:: Dataset records ::
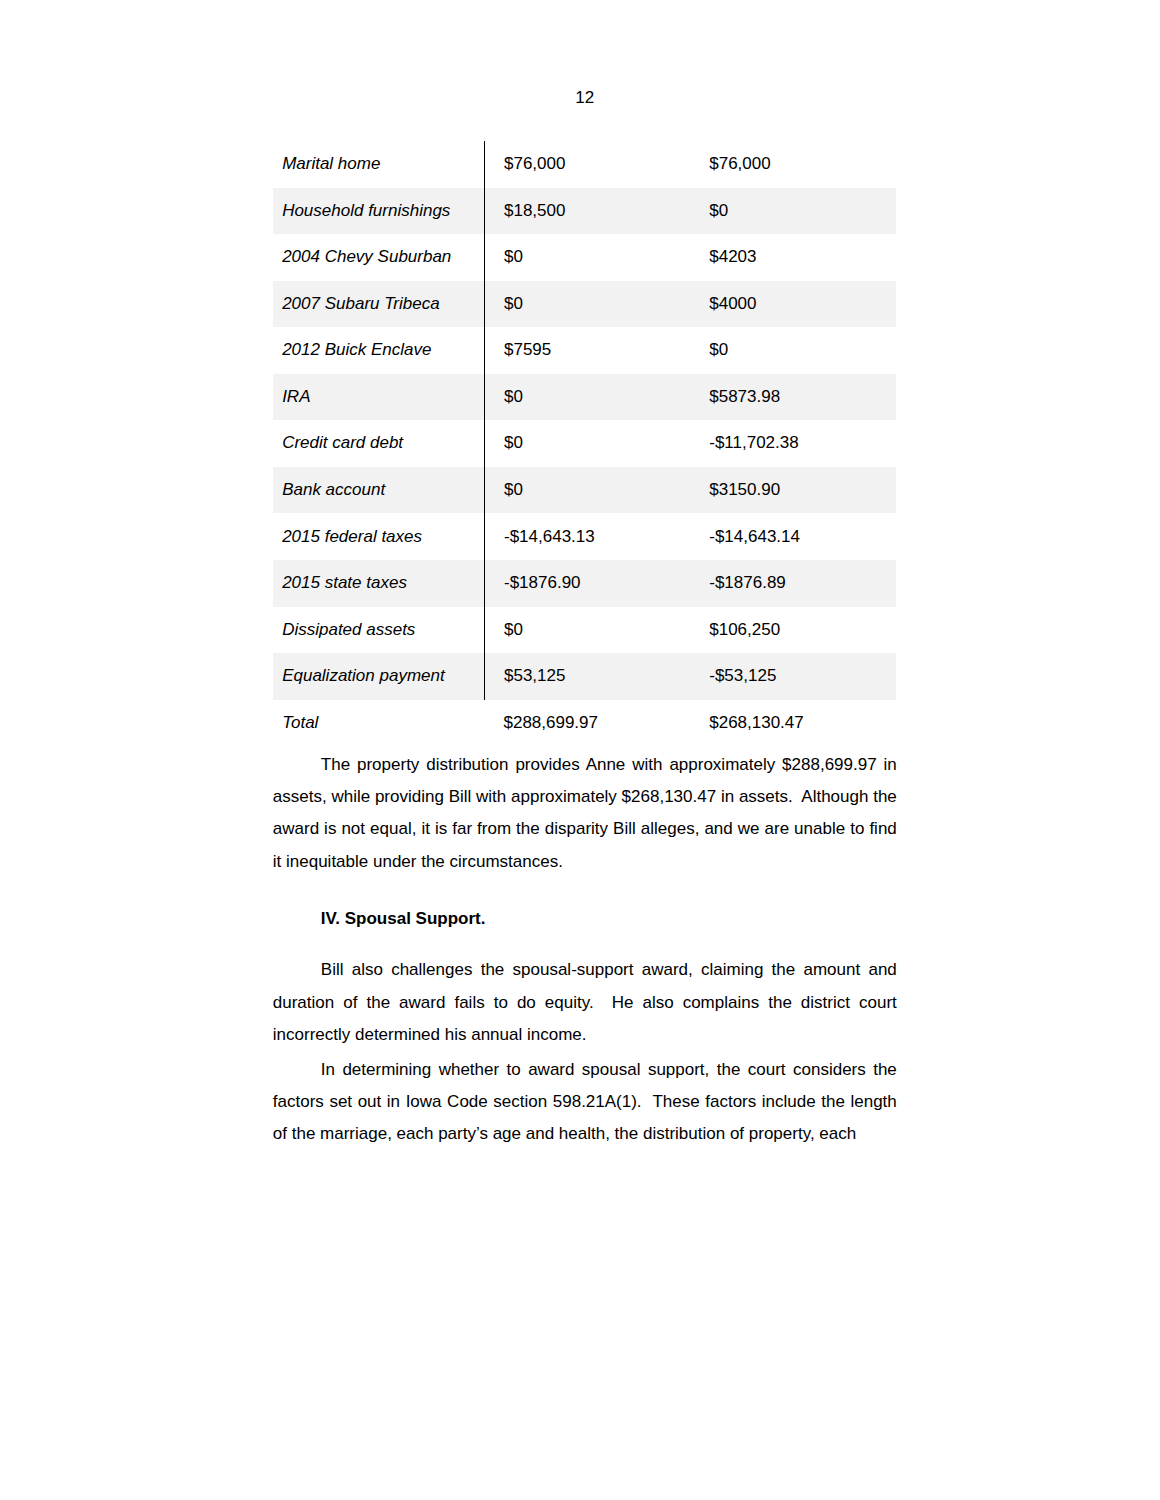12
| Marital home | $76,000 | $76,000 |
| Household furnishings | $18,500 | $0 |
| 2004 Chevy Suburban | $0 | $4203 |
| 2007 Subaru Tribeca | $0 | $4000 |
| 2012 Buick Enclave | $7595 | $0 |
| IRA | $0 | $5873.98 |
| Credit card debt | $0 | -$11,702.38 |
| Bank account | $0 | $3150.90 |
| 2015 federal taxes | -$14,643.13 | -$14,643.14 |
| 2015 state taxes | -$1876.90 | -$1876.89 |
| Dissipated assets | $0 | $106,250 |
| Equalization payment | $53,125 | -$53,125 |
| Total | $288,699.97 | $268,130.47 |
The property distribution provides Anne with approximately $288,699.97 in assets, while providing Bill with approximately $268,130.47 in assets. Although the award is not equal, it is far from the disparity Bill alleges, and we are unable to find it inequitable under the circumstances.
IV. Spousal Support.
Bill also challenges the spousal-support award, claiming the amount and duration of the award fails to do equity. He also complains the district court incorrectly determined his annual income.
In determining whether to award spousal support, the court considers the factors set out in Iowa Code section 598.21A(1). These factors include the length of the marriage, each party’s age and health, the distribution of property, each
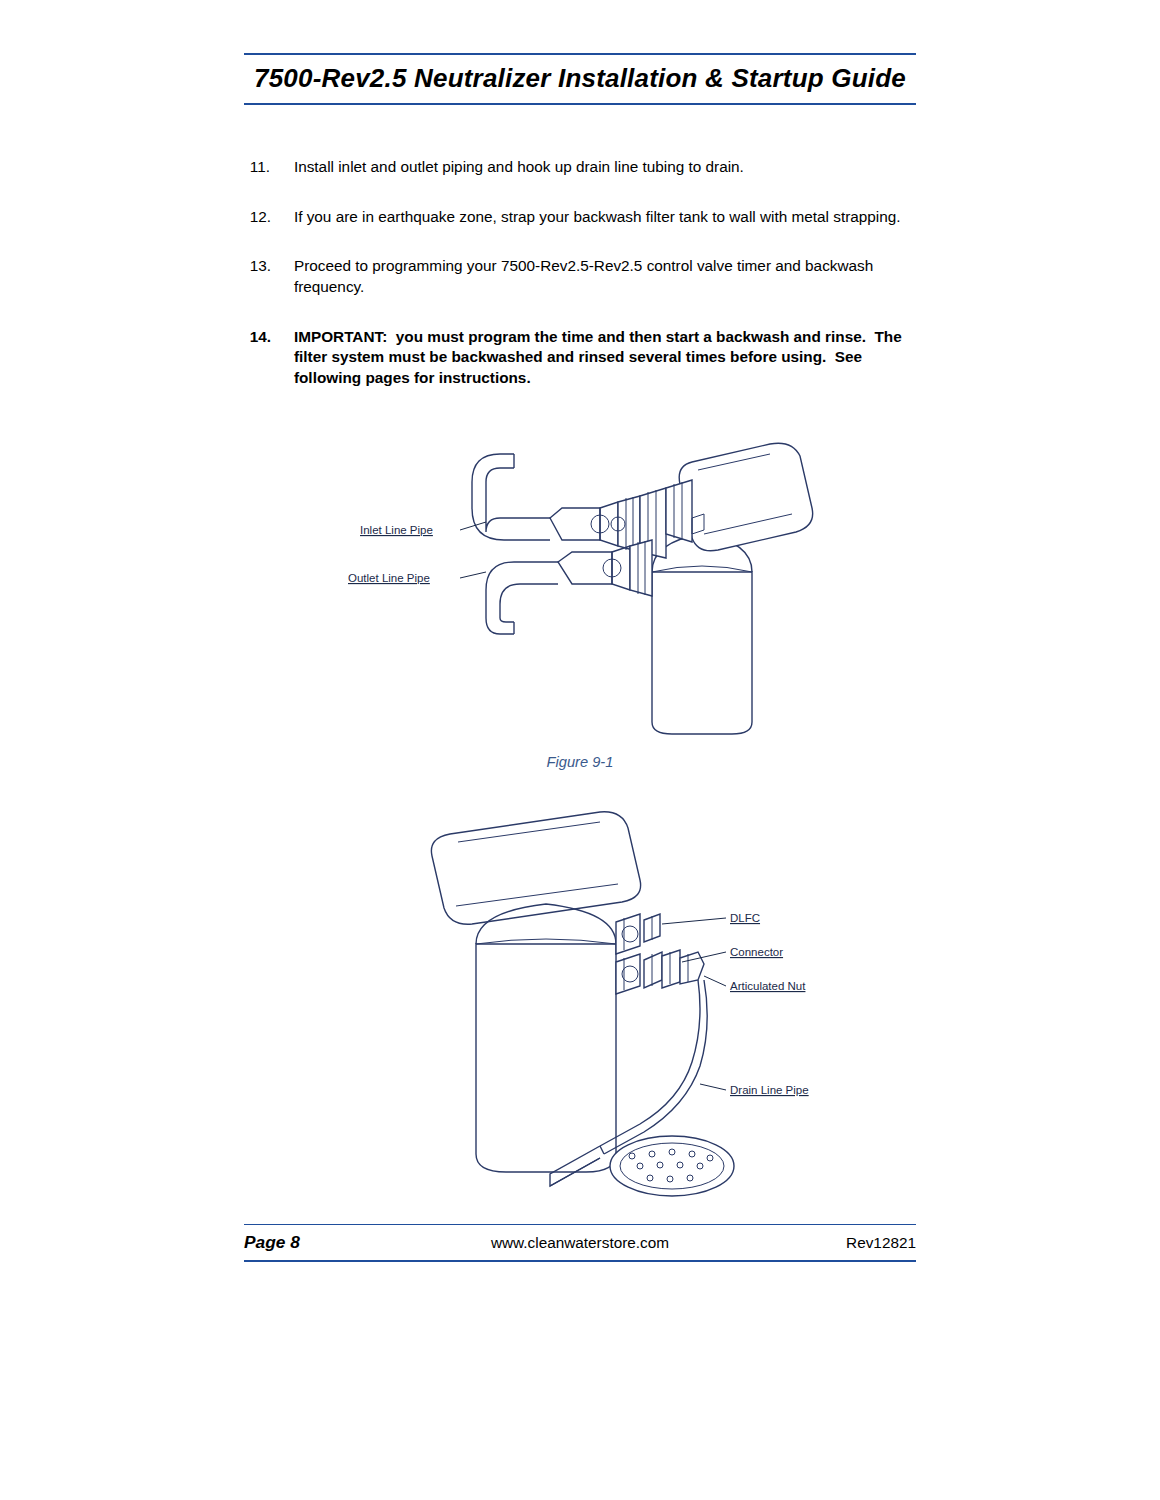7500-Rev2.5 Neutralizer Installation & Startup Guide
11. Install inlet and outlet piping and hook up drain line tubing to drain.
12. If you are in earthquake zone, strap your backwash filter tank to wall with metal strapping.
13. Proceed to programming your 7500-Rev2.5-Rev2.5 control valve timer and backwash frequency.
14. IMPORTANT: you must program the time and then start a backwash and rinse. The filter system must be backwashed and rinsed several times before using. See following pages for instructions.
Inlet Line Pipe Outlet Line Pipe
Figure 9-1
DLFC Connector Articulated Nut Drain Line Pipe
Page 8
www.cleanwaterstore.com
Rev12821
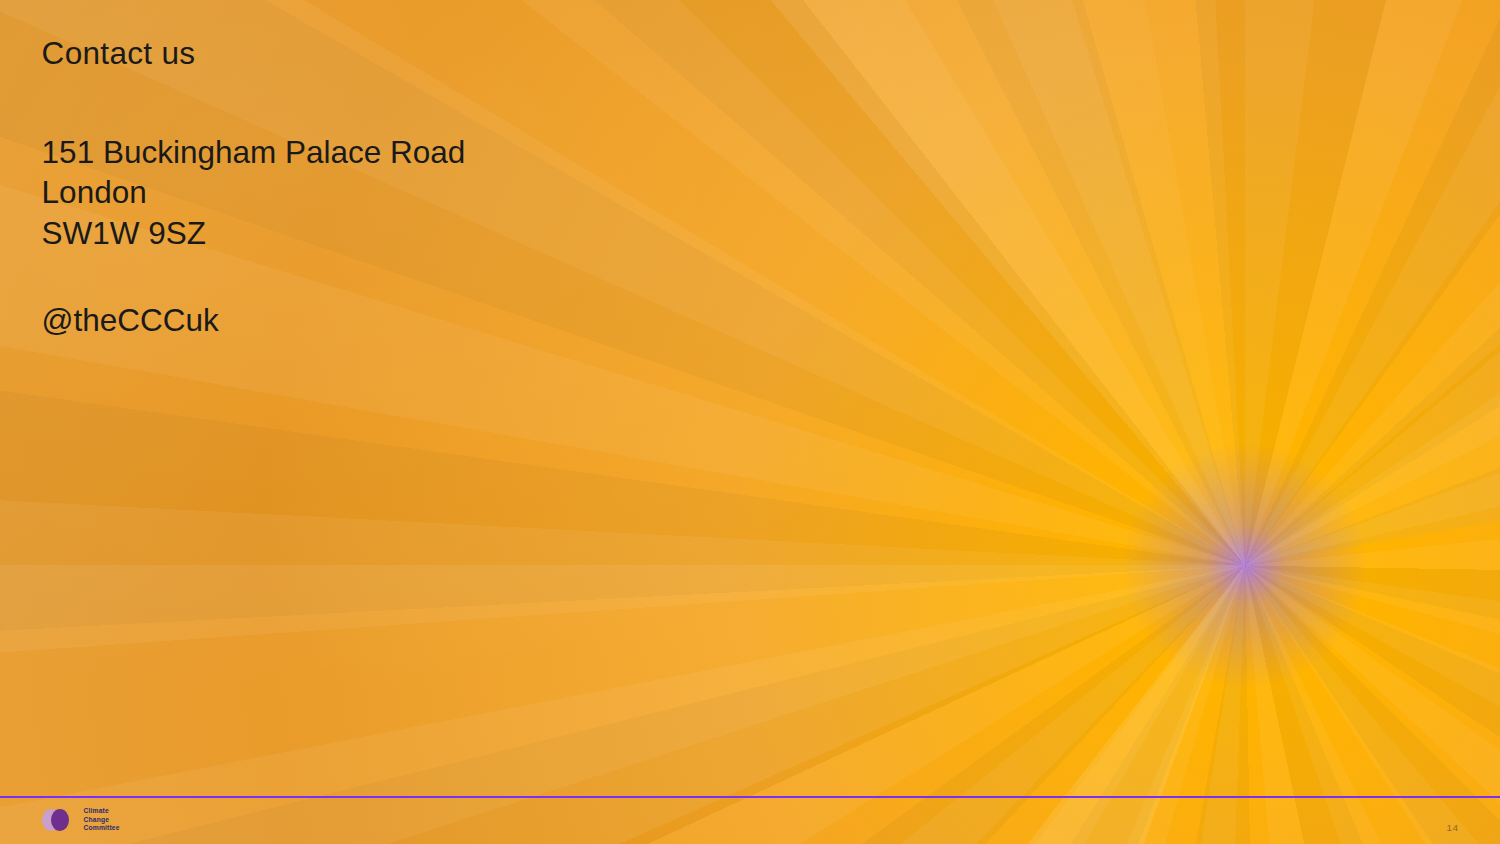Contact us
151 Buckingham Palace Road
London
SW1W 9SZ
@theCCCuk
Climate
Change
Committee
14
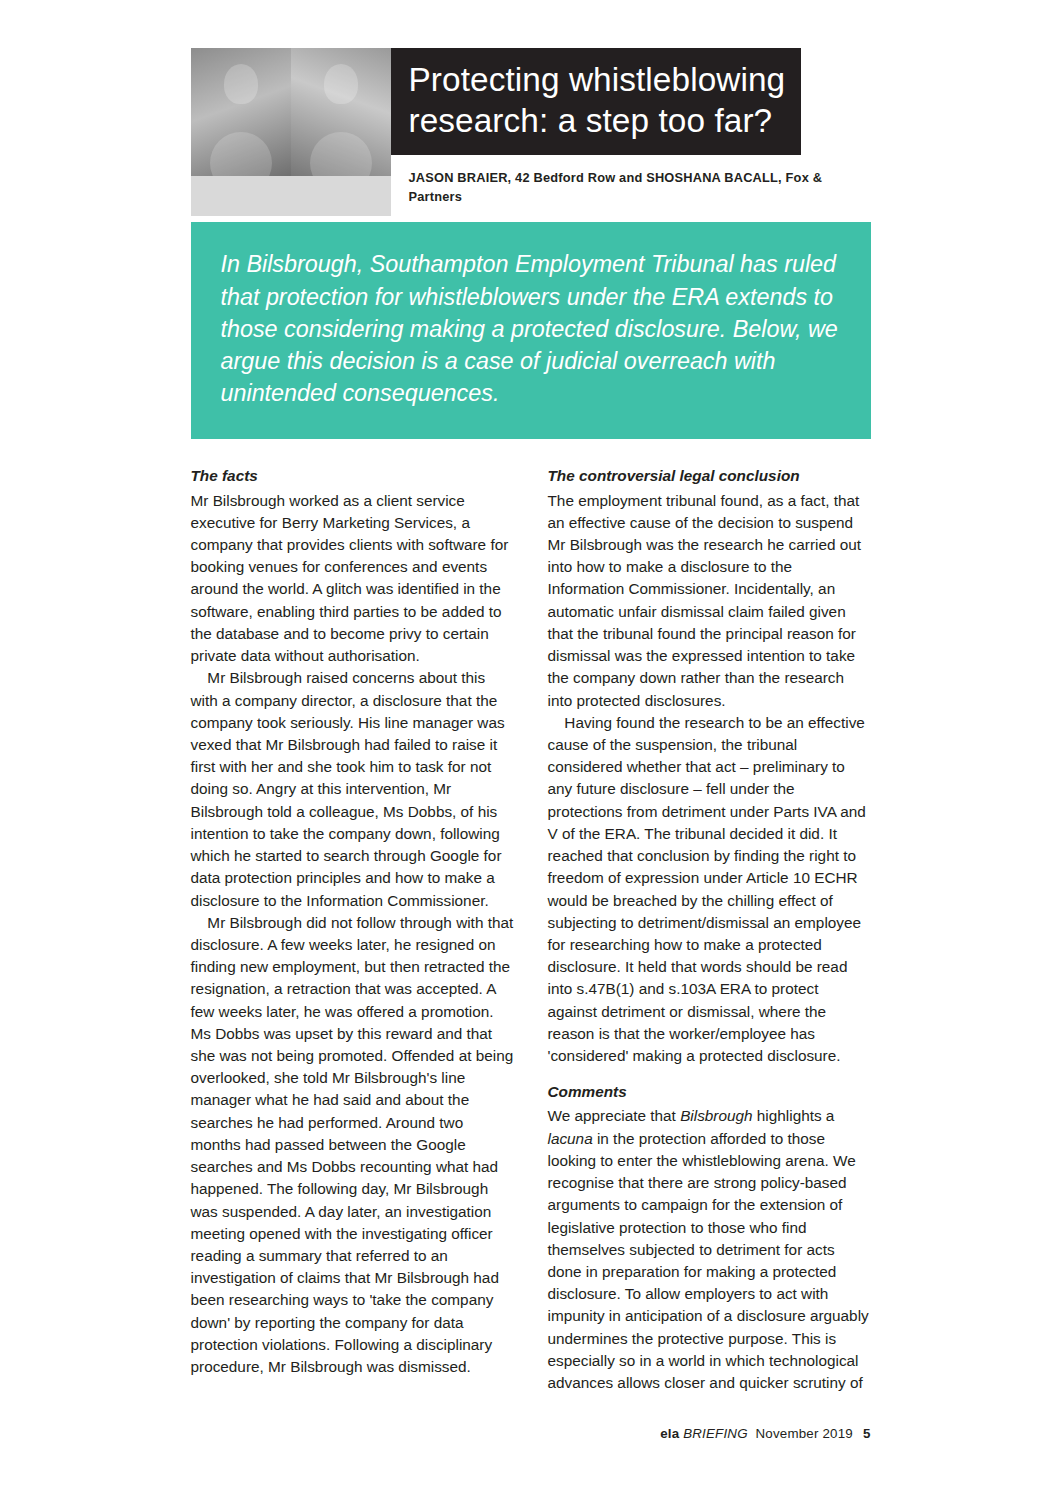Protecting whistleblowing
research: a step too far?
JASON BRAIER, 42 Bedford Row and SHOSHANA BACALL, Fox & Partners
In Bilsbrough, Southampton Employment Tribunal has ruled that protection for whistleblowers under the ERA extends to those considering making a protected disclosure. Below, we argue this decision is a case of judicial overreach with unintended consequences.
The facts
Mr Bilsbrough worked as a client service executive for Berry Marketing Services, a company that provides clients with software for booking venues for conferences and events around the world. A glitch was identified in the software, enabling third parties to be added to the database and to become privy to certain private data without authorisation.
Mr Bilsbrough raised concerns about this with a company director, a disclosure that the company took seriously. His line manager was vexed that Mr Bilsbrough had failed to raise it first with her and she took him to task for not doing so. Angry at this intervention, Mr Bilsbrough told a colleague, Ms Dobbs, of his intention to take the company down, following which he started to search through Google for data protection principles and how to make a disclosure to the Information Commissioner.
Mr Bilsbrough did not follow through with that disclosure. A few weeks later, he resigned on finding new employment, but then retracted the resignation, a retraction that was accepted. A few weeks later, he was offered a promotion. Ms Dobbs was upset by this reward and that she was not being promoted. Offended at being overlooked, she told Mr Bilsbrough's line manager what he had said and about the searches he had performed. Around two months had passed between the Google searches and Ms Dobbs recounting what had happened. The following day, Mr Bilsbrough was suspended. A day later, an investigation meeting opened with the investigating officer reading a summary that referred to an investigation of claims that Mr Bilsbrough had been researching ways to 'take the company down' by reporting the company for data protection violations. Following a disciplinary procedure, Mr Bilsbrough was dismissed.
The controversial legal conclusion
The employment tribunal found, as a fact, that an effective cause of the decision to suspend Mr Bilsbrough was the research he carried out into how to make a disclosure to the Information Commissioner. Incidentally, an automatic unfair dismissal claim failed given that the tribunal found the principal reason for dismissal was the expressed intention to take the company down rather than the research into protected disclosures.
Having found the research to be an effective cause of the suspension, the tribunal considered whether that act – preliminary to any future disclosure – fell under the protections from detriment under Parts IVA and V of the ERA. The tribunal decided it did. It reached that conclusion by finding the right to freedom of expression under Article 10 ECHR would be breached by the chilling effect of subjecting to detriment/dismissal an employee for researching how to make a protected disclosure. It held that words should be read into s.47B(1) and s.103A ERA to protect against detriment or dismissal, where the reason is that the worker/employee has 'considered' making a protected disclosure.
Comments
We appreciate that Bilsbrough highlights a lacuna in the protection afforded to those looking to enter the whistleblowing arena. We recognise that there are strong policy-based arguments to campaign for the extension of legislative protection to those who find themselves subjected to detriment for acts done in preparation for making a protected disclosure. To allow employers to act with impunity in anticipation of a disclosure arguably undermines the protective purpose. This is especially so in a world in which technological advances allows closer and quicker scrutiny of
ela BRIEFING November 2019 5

:: Your objective ::
Look through the data above and return exactly the lines from the one that contains "Mr Bilsbrough worked" to the one that contains "Mr Bilsbrough raised", inclusive, with nothing else.

:: Completed task ::
Mr Bilsbrough worked as a client service executive for Berry Marketing Services, a company that provides clients with software for booking venues for conferences and events around the world. A glitch was identified in the software, enabling third parties to be added to the database and to become privy to certain private data without authorisation.
Mr Bilsbrough raised concerns about this with a company director, a disclosure that the company took seriously. His line manager was vexed that Mr Bilsbrough had failed to raise it first with her and she took him to task for not doing so. Angry at this intervention, Mr Bilsbrough told a colleague, Ms Dobbs, of his intention to take the company down, following which he started to search through Google for data protection principles and how to make a disclosure to the Information Commissioner.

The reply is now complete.